"It is not dead."
I was in a more wild and rocky isle than Iona then, and when I went into a solitary place close by my home it was to a stony wilderness so desolate that in many moods I could not bear it. But that day, though there were no sheep lying beside boulders as grey and still, nor whinnying goats (creatures that have always seemed to me strangely homeless, so that, as a child, it was often my noon-fancy on hot days to play to them on a little reed-flute I was skilled in making, thwarting the hill-wind at the small holes to the fashioning of a rude furtive music, which I believed comforted the goats, though why I did not know, and probably did not try to know): and though I could hear nothing but the soft, swift, slipping feet of the wind among the rocks and grass and a noise of the tide crawling up from a shore hidden behind crags (beloved of swallows for the small honey-flies which fed upon the thyme): still, on that day, I was not ill at ease, nor in any way disquieted. But before me I saw a white rock-dove, and followed it gladly. It flew circling among the crags, and once I thought it had passed seaward; but it came again, and alit on a boulder.
I went upon my knees, and prayed to it, and, as nearly as I can remember, in these words:—
"O Dove of the Eternal, I want to love you, and you to love me: and if you live on Iona, I want you to show me, when I go there again, the place where Colum the Holy talked with an angel. And I want to live as long as you, Dove" (I remember thinking this might seem disrespectful, and that I added hurriedly and apologetically), "Dove of the Eternal."
That evening I told Father Ivor what I had done. He did not laugh at me. He took me on his knee, and stroked my hair, and for a long time was so silent that I thought he was dreaming. He put me gently from him, and kneeled at the chair, and made this simple prayer which I have never forgotten: "O Dove of the Eternal, grant the little one's prayer."
That is a long while ago now, and I have sojourned since in Iona, and there and elsewhere known the wild doves of thought and dream.
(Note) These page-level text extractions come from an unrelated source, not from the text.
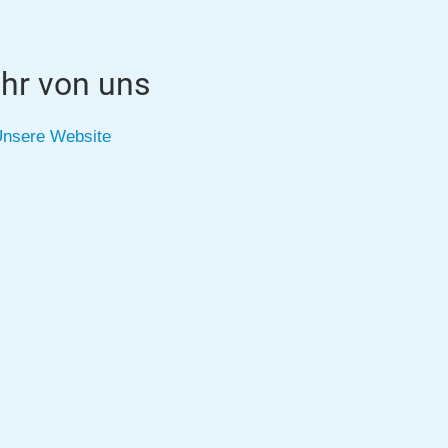
hr von uns
nsere Website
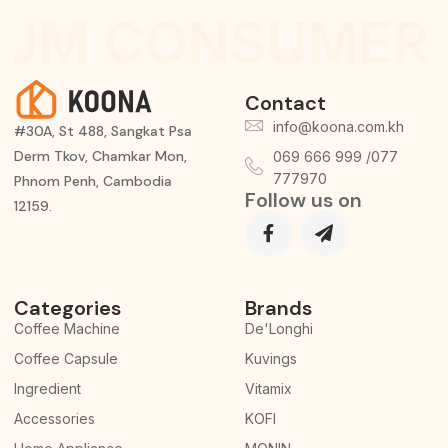
IUM CONSUMER 
Contact
info@koona.com.kh
#30A, St 488, Sangkat Psa
Derm Tkov, Chamkar Mon,
069 666 999 /077
777970
Phnom Penh, Cambodia
Follow us on
12159.
Categories
Brands
Coffee Machine
De'Longhi
Coffee Capsule
Kuvings
Ingredient
Vitamix
Accessories
KOFI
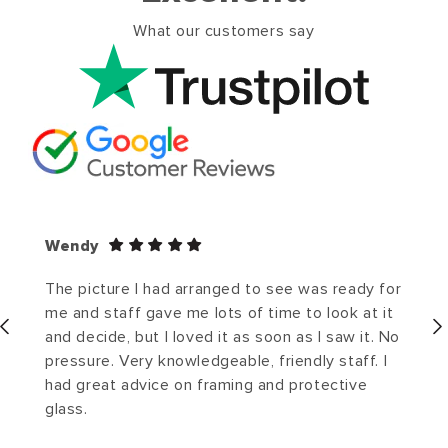
What our customers say
Wendy
The picture I had arranged to see was ready for
me and staff gave me lots of time to look at it
and decide, but I loved it as soon as I saw it. No
pressure. Very knowledgeable, friendly staff. I
had great advice on framing and protective
glass.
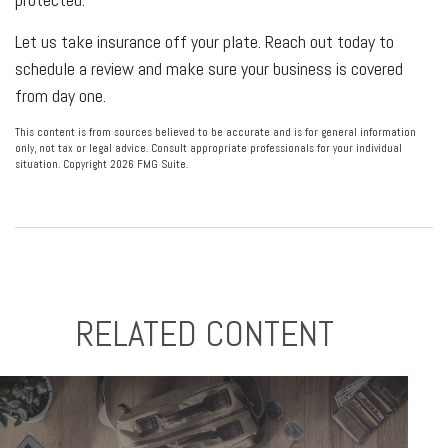
Let us take insurance off your plate. Reach out today to
schedule a review and make sure your business is covered
from day one.
This content is from sources believed to be accurate and is for general information
only, not tax or legal advice. Consult appropriate professionals for your individual
situation. Copyright
2026 FMG Suite.
RELATED CONTENT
But I have not, though I have longed, seen again the White Dove that Colum so loved. For long I thought it must have left Iona and Barra too, when Father Ivor died.
Yet I have not forgotten that it is not dead. "I want to live as long as you," was my child's plea: and the words of the old priest, knowing and believing were, "O Dove of the Eternal, grant the little one's prayer."
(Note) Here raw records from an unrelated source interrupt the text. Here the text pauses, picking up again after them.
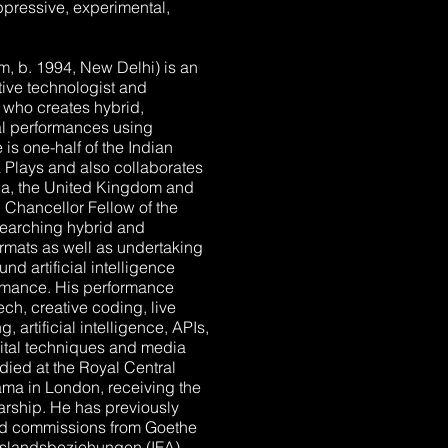
oppressive, experimental,
m, b. 1994, New Delhi) is an
tive technologist and
r who creates hybrid,
ual performances using
is one-half of the Indian
a Plays and also collaborates
ndia, the United Kingdom and
Chancellor Fellow of the
earching hybrid and
ormats as well as undertaking
d artificial intelligence
ormance. His performance
tech, creative coding, live
artificial intelligence, APIs,
ital techniques and media
died at the Royal Central
ma in London, receiving the
rship. He has previously
and commissions from Goethe
r Auslandsbeziehungen (IFA),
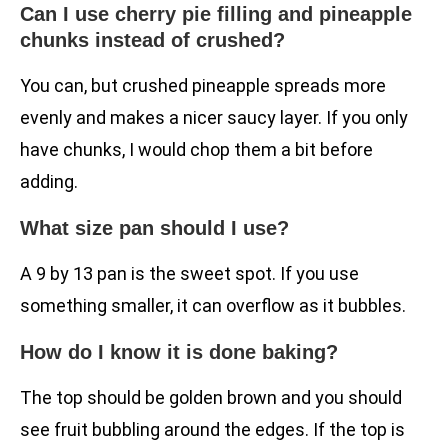
Can I use cherry pie filling and pineapple
chunks instead of crushed?
You can, but crushed pineapple spreads more
evenly and makes a nicer saucy layer. If you only
have chunks, I would chop them a bit before
adding.
What size pan should I use?
A 9 by 13 pan is the sweet spot. If you use
something smaller, it can overflow as it bubbles.
How do I know it is done baking?
The top should be golden brown and you should
see fruit bubbling around the edges. If the top is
It was not in Barra, but in Iona, that, while yet a child, I set out one evening to find the Divine Forges. A Gaelic sermon, preached on the shoreside by an earnest man, who, going poor and homeless through the west, had tramped the long roads of Mull over against us, and there fed to flame a smouldering fire, had been my ministrant in these words. The "revivalist" had spoken of God as one who would hammer the evil out of the soul and weld it to good, as a blacksmith at his anvil: and suddenly, with a dramatic gesture, he cried: "This little island of Iona is this anvil; God is your blacksmith: but oh, poor people, who among you knows the narrow way to the Divine Forges?"
There is a spot on Iona that has always had a strange enchantment for me. Behind the ruined walls of the Columban church, the slopes rise, and the one isolated hill of Iona is, there, a steep and sudden wilderness. It is commonly called Dûn-I (Doon-ee), for at the summit in old days was an island fortress; but the Gaelic name of the whole of this uplifted shoulder of the isle is Slibh Meanach. Hidden under a wave of heath and boulder, near the broken rocks, is a little pool. From generation to generation this has been known, and frequented, as the Fountain of Youth.
There, through boggy pastures, where the huge-horned shaggy cattle stared at me, and up through the ling and roitch, I climbed: for, if anywhere, I thought that from there I might see the Divine Forges, or at least might discover a hidden way, because of the power of that water, touched on the eyelids at sunlift, at sunset, or at the rising of the moon.